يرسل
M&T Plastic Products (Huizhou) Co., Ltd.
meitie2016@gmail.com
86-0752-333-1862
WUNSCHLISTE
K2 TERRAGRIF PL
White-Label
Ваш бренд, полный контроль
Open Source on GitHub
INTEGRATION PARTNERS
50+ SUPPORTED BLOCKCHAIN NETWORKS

•••••

_What to do_. Reproduce, word for word, the lines of the data from the one that contains "Open Source on GitHub" to the end, both ends included.

_Exercise answer_.
Open Source on GitHub
INTEGRATION PARTNERS
50+ SUPPORTED BLOCKCHAIN NETWORKS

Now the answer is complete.